Die Diskussion über die Rolle der Frau im Islam ist von Kontroversen und unterschiedlichen Interessen geprägt und führt daher weltweit zu konträren Ansichten über die Haltung des Islam gegenüber Frauen. Es gibt verschiedene Verständnisse der Rolle der Frau in den islamischen Gemeinschaften mit einem weiten Spektrum: Ein fundamentalistisches Verständnis reduziert die Rolle der Frau auf strenge moralische Normen und begrenzt ihre Freiheiten. Ein konservatives Verständnis betont traditionelle Geschlechterrollen, Frauen sind dabei oft auf die häusliche Sphäre beschränkt. Ein progressives Verständnis betont Gleichberechtigung und ermutigt Frauen zur Teilnahme an Bildung und Berufstätigkeit. Feministische Interpretationen kritisieren patriarchale Auslegungen und streben nach vollständiger Gleichstellung innerhalb der islamischen Tradition.
Die Lebensgeschichte von Khadijah bint Khuwaylid gilt manchen als Beispiel dafür, dass die Religion des Islam Frauen Rechte und Würde gewährt und sich gegen Diskriminierung oder Verletzung ihrer Rechte stellt.
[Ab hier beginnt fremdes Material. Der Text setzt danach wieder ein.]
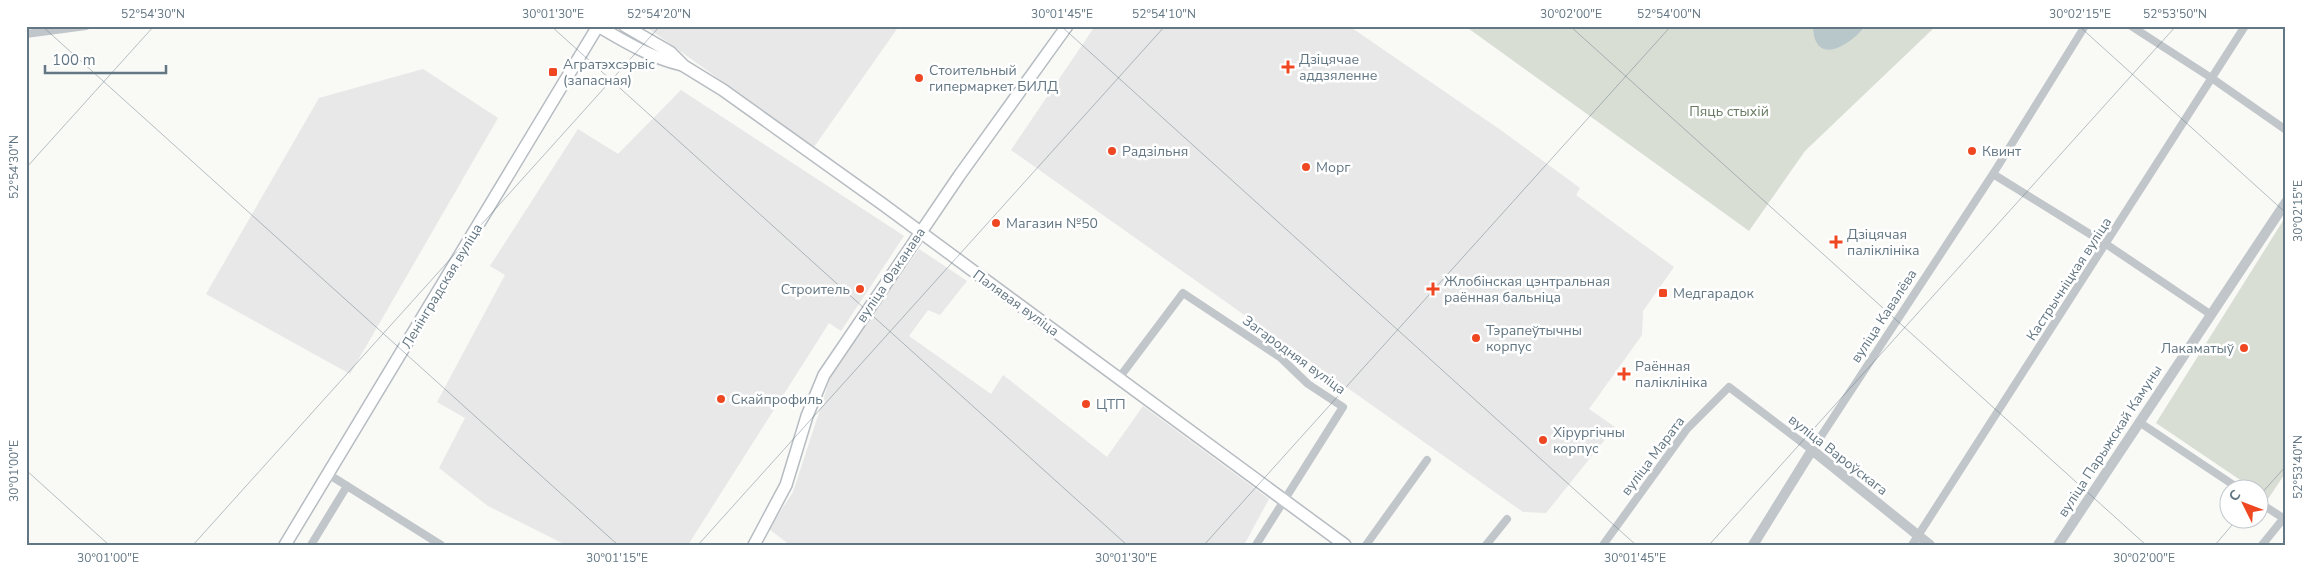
<svg xmlns="http://www.w3.org/2000/svg" width="2312" height="571" font-family="'Nunito Sans',sans-serif">
<rect width="100%" height="100%" fill="#f9f9f6"/>
<g fill="#e7e8e7">
<path d="M645,26h254l-85,121z"/>
<path d="M1095,26h254l153,105 78,57 -4,7 98,72 -31,44 -1,24 -53,74 26,18 -69,86 -23,-1 -512,-362z"/>
<path d="M423,69l75,49 -148,256 -144,-80 113,-196z"/>
<path d="M681,90l223,146 -63,95 -12,-8 -141,222h-122l-78,-39 -49,-38 26,-50 -28,-16 68,-127 -15,-9 88,-137 40,25z"/>
<path d="M919,249l48,32 -27,34 -12,-5 -19,26 82,58 12,-19 104,82 36,-51 126,93 -25,46h-454l-21,-16 24,-37 39,-119z"/>
</g>
<g fill="#d9ded5">
<path d="M1465,26h471l-131,125 -56,80z"/>
<path d="M2286,216v256l-18,27 -8,-6v-5h-8l-96,-65z"/>
</g>
<path fill="#b8c7ca" d="M1865,26c-14,19 -51,42 -52,0z"/>
<g fill="none" stroke-linecap="round" stroke-linejoin="round">
<defs>
<g id="secondary">
<path d="M598,26c27,16 54,32 84,39"/>
<path d="M625,26l45,26 14,14 39,24 158,113 464,342"/>
<path d="M285,545l313,-519"/>
<path d="M754,545l32,-60 21,-69 17,-41 135,-199 108,-150"/>
</g>
</defs>
<use href="#secondary" stroke="#b6bcc1" stroke-width="14"/>
<g stroke="#c1c6ca" stroke-width="8">
<path d="M2131,26l82,53 73,51"/>
<path d="M26,34l60,-8"/>
<path d="M1993,174l113,70 104,70"/>
<path d="M1119,378l64,-85 98,65 27,26 35,23 -87,138"/>
<path d="M2139,422l99,66"/>
<path d="M328,474l113,71"/>
<path d="M2260,503l26,17"/>
<path d="M311,545l36,-59"/>
<path d="M1366,545l61,-85"/>
<path d="M1486,545l21,-26"/>
<path d="M1603,545l84,-116 42,-42 83,63 181,-276 92,-148"/>
<path d="M1912,545l333,-519"/>
<path d="M2262,545l21,-26"/>
</g>
<g stroke="#c1c6ca" stroke-width="10">
<path d="M1753,545l59,-95 118,95"/>
<path d="M2058,545l228,-343"/>
</g>
<use href="#secondary" stroke="#fff" stroke-width="11"/>
</g>
<path fill="none" stroke="#627683" stroke-width="1" stroke-opacity="0.45" d="M42,26l576,519M551,26l576,519M1061,26l575,519M1570,26l576,519M2079,26l207,187M26,168l128,-142M26,470l83,75M2260,495l26,-29M193,545l467,-519M698,545l467,-519M1204,545l467,-519M1709,545l467,-519M2215,545l23,-27"/>
<g fill="#ee4721" stroke="#fff" stroke-width="2">
<path d="M1285.5 59.5h5v5h5v5h-5v5h-5v-5h-5v-5h5z"/>
<rect x="548" y="67" width="10" height="10" rx="2.5"/>
<circle cx="919" cy="78" r="5"/>
<circle cx="1112" cy="151" r="5"/>
<circle cx="1972" cy="151" r="5"/>
<circle cx="1306" cy="167" r="5"/>
<circle cx="996" cy="223" r="5"/>
<path d="M1833.5 234.5h5v5h5v5h-5v5h-5v-5h-5v-5h5z"/>
<circle cx="860" cy="289" r="5"/>
<path d="M1430.5 281.5h5v5h5v5h-5v5h-5v-5h-5v-5h5z"/>
<rect x="1658" y="288" width="10" height="10" rx="2.5"/>
<circle cx="1476" cy="338" r="5"/>
<circle cx="2244" cy="348" r="5"/>
<path d="M1621.5 366.5h5v5h5v5h-5v5h-5v-5h-5v-5h5z"/>
<circle cx="721" cy="399" r="5"/>
<circle cx="1086" cy="404" r="5"/>
<circle cx="1543" cy="440" r="5"/>
</g>
<g text-anchor="middle" dominant-baseline="central" stroke-width="5" stroke-linejoin="round" paint-order="stroke">
<g font-size="14" fill="#627683" stroke="#fff" text-anchor="start">
<text x="1299" y="59">Дзіцячае<tspan x="1299" dy="16">аддзяленне</tspan></text>
<text x="563" y="64">Агратэхсэрвіс<tspan x="563" dy="16">(запасная)</tspan></text>
<text x="929" y="70">Стоительный<tspan x="929" dy="16">гипермаркет БИЛД</tspan></text>
<text x="1122" y="151">Радзільня</text>
<text x="1982" y="151">Квинт</text>
<text x="1316" y="167">Морг</text>
<text x="1006" y="223">Магазин №50</text>
<text x="1847" y="234">Дзіцячая<tspan x="1847" dy="16">паліклініка</tspan></text>
<text x="1444" y="281">Жлобінская цэнтральная<tspan x="1444" dy="16">раённая бальніца</tspan></text>
<text x="850" y="289" text-anchor="end">Строитель</text>
<text x="1673" y="293">Медгарадок</text>
<text x="1486" y="330">Тэрапеўтычны<tspan x="1486" dy="16">корпус</tspan></text>
<text x="2234" y="348" text-anchor="end">Лакаматыў</text>
<text x="1635" y="366">Раённая<tspan x="1635" dy="16">паліклініка</tspan></text>
<text x="731" y="399">Скайпрофиль</text>
<text x="1096" y="404">ЦТП</text>
<text x="1553" y="432">Хірургічны<tspan x="1553" dy="16">корпус</tspan></text>
</g>
<g font-size="14" fill="#677a61" stroke="#fff">
<text x="1729" y="111">Пяць стыхій</text>
</g>
<g font-size="14" fill="#627683" stroke="#fff">
<text transform="translate(891 275) rotate(-56)">вуліца Факанава</text>
<text transform="translate(2069 279) rotate(-57)">Кастрычніцкая вуліца</text>
<text transform="translate(442 286) rotate(-59)">Ленінградская вуліца</text>
<text transform="translate(1016 303) rotate(36)">Палявая вуліца</text>
<text transform="translate(1884 316) rotate(-57)">вуліца Кавалёва</text>
<text transform="translate(1294 355) rotate(36)">Загародняя вуліца</text>
<text transform="translate(2110 441) rotate(-57)">вуліца Парыжскай Камуны</text>
<text transform="translate(1838 455) rotate(38)">вуліца Вароўскага</text>
<text transform="translate(1653 456) rotate(-53)">вуліца Марата</text>
</g>
</g>
<rect width="2312" height="571" fill="none" stroke="#ffffff" stroke-width="55"/>
<g transform="translate(2244 504) rotate(312)"><circle r="24" fill="#ffffff" stroke="#c0c8cd"/>
<path d="M0-4L9 19L0 12L-9 19Z" fill="#ee4721"/>
<text y="-8" font-size="14" font-weight="bold" text-anchor="middle" fill="#627683">С</text>
</g>
<path d="M45 65v8h121v-8" fill="none" stroke="#627683" stroke-width="2.5"/>
<text x="52" y="65" font-size="15" fill="#627683" stroke="#ffffff" stroke-width="4" paint-order="stroke">100 m</text>
<rect x="28" y="28" width="2256" height="516" fill="none" stroke="#627683" stroke-width="2"/>
<g font-size="12" text-anchor="middle" fill="#627683">
<text x="153" y="18">52°54'30"N</text>
<text x="553" y="18">30°01'30"E</text>
<text x="659" y="18">52°54'20"N</text>
<text x="1062" y="18">30°01'45"E</text>
<text x="1164" y="18">52°54'10"N</text>
<text x="1571" y="18">30°02'00"E</text>
<text x="1669" y="18">52°54'00"N</text>
<text x="2080" y="18">30°02'15"E</text>
<text x="2175" y="18">52°53'50"N</text>
<text transform="translate(14 167) rotate(-90)" y="4">52°54'30"N</text>
<text transform="translate(2298 211) rotate(-90)" y="4">30°02'15"E</text>
<text transform="translate(2298 467) rotate(-90)" y="4">52°53'40"N</text>
<text transform="translate(14 471) rotate(-90)" y="4">30°01'00"E</text>
<text x="108" y="562">30°01'00"E</text>
<text x="617" y="562">30°01'15"E</text>
<text x="1126" y="562">30°01'30"E</text>
<text x="1635" y="562">30°01'45"E</text>
<text x="2144" y="562">30°02'00"E</text>
</g>
</svg>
Diese Auslegung des Islam betont die Gleichberechtigung der Geschlechter in Bezug auf Würde und Wertigkeit und sieht Mann und Frau als gleichwertig in den Augen Gottes, wobei die Unterschiede in den verschiedenen Fähigkeiten und Verantwortlichkeiten liegen. Nach dieser Auslegung ist dies der Kern der Einstellung des Islam gegenüber Frauen, trotz der weit verbreiteten negativen Erfahrungen im Umgang mit Frauen in islamischen Gesellschaften. Diese negativen Aspekte seien demnach auf Bräuche und Traditionen zurückzuführen, nicht auf den Islam selbst.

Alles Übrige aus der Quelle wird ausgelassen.